Turn the lines below into a numbered list, starting at the line that contains "locality: En Chagüite" and ending at the line that contains "state / province: San José". Leave out any blank lines.

EXCERPTED DATA =>
--------------------------------------------------

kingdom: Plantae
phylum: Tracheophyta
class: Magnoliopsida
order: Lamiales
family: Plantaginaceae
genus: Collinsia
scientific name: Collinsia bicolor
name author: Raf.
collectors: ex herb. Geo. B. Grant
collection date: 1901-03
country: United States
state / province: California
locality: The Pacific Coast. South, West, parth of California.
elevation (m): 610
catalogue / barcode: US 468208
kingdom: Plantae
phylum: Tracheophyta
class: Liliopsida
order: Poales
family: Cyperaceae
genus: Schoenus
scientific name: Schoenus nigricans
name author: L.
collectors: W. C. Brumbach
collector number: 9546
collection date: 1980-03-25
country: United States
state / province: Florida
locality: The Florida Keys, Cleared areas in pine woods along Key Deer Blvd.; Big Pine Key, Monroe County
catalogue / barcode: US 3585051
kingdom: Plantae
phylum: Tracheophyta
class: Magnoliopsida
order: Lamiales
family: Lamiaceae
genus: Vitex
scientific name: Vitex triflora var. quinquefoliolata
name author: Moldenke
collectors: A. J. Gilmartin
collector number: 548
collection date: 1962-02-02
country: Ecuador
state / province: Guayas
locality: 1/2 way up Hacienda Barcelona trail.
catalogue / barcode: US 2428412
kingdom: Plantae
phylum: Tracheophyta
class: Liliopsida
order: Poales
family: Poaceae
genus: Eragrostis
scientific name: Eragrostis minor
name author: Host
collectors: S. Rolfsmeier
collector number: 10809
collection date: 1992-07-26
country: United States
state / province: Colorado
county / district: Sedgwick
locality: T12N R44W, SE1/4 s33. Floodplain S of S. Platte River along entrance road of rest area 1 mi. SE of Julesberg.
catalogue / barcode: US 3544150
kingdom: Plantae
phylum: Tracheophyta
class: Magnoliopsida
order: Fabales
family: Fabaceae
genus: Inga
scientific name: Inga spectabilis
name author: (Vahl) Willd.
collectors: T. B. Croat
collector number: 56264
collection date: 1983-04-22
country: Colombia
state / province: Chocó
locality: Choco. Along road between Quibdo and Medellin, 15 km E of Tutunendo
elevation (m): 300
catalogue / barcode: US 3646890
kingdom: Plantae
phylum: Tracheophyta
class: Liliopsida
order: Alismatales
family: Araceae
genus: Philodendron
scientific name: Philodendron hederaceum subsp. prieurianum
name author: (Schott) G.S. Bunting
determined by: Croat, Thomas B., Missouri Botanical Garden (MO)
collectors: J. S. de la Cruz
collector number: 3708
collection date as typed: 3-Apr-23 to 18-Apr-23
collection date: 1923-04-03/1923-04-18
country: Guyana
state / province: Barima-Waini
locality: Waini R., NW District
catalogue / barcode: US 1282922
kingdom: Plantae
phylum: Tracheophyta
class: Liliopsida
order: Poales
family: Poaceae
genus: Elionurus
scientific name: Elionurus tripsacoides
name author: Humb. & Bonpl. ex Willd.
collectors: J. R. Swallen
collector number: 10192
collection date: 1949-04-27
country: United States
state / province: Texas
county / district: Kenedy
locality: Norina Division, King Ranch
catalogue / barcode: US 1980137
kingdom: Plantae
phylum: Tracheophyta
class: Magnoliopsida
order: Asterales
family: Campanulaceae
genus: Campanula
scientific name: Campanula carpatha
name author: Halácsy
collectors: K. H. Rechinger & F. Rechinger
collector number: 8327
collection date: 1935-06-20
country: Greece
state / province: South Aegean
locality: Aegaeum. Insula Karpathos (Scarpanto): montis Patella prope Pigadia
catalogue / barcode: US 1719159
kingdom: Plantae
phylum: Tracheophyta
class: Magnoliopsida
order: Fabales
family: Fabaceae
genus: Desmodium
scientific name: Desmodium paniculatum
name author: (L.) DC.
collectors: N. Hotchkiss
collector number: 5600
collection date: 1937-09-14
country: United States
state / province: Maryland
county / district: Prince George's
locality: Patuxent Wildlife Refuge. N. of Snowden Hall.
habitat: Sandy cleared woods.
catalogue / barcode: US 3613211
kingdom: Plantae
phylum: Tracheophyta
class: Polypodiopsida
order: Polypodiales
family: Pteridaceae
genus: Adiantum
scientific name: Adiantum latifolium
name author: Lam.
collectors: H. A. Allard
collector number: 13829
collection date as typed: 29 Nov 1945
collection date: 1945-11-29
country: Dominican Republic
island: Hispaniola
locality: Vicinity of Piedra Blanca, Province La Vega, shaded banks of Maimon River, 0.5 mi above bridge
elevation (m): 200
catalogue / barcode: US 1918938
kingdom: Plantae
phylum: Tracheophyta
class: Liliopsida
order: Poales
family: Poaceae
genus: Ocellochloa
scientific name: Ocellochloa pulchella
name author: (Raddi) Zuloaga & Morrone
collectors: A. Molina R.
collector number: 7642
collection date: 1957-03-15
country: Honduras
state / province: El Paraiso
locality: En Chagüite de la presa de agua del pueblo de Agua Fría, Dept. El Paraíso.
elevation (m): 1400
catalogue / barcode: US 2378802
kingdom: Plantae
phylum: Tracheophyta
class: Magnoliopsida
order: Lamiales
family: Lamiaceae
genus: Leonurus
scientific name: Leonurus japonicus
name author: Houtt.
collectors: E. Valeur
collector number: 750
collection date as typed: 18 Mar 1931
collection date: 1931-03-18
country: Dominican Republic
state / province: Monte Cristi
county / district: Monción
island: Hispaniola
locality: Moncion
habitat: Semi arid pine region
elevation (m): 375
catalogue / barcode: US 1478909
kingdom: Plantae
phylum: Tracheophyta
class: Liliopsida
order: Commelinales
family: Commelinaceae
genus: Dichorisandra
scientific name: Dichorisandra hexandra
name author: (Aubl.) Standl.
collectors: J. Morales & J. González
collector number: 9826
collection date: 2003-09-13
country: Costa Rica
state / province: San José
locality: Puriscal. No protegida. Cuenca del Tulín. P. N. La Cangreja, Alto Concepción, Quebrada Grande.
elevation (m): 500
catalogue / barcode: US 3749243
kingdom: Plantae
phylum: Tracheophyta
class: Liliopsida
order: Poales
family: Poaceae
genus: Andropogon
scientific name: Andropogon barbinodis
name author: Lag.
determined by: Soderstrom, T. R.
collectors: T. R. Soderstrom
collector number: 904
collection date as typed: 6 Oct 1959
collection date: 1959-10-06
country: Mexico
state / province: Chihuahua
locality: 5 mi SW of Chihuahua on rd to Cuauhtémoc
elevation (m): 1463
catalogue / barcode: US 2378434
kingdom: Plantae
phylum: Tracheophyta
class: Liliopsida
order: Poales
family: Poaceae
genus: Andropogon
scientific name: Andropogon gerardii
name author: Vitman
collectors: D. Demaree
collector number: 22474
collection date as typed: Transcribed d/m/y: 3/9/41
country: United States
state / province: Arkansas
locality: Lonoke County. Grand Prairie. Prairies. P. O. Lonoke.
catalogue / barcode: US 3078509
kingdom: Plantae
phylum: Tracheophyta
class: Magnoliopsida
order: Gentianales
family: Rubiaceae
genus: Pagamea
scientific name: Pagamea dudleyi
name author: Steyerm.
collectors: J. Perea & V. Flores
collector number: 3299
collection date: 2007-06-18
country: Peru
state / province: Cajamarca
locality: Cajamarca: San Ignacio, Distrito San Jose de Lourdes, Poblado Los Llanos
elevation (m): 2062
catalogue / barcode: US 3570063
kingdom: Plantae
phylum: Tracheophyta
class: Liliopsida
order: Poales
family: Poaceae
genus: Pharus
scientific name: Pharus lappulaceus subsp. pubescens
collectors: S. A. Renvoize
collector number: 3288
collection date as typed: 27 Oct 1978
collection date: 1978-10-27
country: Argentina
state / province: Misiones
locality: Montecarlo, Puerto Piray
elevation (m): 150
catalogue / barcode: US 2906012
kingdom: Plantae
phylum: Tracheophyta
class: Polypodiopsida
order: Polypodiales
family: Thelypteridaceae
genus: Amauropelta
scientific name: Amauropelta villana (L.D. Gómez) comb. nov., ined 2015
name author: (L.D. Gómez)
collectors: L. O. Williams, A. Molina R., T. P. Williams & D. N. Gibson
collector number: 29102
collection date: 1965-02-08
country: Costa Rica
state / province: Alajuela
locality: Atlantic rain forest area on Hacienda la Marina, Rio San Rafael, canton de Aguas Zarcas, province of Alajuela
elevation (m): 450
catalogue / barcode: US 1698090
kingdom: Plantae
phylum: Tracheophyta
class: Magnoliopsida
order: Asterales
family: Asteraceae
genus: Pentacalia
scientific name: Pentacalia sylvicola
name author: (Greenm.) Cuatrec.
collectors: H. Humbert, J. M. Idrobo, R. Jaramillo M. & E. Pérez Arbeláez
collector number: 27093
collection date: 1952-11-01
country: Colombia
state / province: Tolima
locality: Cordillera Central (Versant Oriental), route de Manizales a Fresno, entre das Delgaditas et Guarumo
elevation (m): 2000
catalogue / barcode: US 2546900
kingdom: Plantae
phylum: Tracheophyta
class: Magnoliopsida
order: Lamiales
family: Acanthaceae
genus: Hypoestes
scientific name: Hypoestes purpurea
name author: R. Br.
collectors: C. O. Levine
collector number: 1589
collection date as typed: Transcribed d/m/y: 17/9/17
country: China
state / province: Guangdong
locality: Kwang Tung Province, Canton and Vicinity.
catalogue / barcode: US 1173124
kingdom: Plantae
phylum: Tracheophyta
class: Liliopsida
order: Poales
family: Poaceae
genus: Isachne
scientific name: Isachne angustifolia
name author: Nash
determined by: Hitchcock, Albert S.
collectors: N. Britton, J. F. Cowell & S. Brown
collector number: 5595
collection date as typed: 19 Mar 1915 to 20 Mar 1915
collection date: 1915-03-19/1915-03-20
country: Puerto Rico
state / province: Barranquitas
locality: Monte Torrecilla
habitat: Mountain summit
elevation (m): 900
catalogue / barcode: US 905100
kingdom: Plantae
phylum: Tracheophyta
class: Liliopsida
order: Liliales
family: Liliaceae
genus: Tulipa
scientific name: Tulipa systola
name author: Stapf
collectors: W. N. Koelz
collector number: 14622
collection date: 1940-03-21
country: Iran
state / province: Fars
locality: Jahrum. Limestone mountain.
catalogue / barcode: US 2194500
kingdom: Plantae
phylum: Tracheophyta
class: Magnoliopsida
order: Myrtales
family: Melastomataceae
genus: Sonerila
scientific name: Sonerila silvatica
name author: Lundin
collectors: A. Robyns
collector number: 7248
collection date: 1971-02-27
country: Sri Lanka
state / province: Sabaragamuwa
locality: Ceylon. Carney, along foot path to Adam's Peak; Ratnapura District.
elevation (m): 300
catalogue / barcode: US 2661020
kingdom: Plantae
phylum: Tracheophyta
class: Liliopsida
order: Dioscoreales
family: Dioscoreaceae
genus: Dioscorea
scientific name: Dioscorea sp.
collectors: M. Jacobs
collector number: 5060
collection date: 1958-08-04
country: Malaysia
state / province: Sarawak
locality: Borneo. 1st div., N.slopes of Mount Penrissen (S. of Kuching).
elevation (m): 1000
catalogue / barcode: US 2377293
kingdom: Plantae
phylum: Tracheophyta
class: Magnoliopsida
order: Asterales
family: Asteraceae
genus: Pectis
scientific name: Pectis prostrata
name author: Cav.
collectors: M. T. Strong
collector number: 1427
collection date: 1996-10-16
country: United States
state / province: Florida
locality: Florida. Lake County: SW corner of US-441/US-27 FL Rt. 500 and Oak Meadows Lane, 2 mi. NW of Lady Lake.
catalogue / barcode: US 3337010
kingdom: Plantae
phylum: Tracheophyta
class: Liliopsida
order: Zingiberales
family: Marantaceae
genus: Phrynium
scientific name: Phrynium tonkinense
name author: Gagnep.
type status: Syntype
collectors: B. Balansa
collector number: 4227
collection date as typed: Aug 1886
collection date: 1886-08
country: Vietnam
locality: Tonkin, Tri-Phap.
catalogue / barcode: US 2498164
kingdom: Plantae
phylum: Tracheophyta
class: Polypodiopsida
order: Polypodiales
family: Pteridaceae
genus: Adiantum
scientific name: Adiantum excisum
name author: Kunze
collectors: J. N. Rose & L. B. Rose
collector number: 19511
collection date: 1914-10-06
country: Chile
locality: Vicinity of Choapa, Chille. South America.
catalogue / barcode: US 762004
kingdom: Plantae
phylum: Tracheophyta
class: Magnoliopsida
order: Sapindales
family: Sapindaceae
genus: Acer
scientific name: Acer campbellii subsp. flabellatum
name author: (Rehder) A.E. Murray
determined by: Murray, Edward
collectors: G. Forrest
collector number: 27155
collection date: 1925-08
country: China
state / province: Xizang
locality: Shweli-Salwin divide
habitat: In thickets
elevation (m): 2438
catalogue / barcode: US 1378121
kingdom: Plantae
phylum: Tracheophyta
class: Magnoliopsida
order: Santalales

--------------------------------------------------

TASK RESULT =>
1. locality: En Chagüite de la presa de agua del pueblo de Agua Fría, Dept. El Paraíso.
2. elevation (m): 1400
3. catalogue / barcode: US 2378802
4. kingdom: Plantae
5. phylum: Tracheophyta
6. class: Magnoliopsida
7. order: Lamiales
8. family: Lamiaceae
9. genus: Leonurus
10. scientific name: Leonurus japonicus
11. name author: Houtt.
12. collectors: E. Valeur
13. collector number: 750
14. collection date as typed: 18 Mar 1931
15. collection date: 1931-03-18
16. country: Dominican Republic
17. state / province: Monte Cristi
18. county / district: Monción
19. island: Hispaniola
20. locality: Moncion
21. habitat: Semi arid pine region
22. elevation (m): 375
23. catalogue / barcode: US 1478909
24. kingdom: Plantae
25. phylum: Tracheophyta
26. class: Liliopsida
27. order: Commelinales
28. family: Commelinaceae
29. genus: Dichorisandra
30. scientific name: Dichorisandra hexandra
31. name author: (Aubl.) Standl.
32. collectors: J. Morales & J. González
33. collector number: 9826
34. collection date: 2003-09-13
35. country: Costa Rica
36. state / province: San José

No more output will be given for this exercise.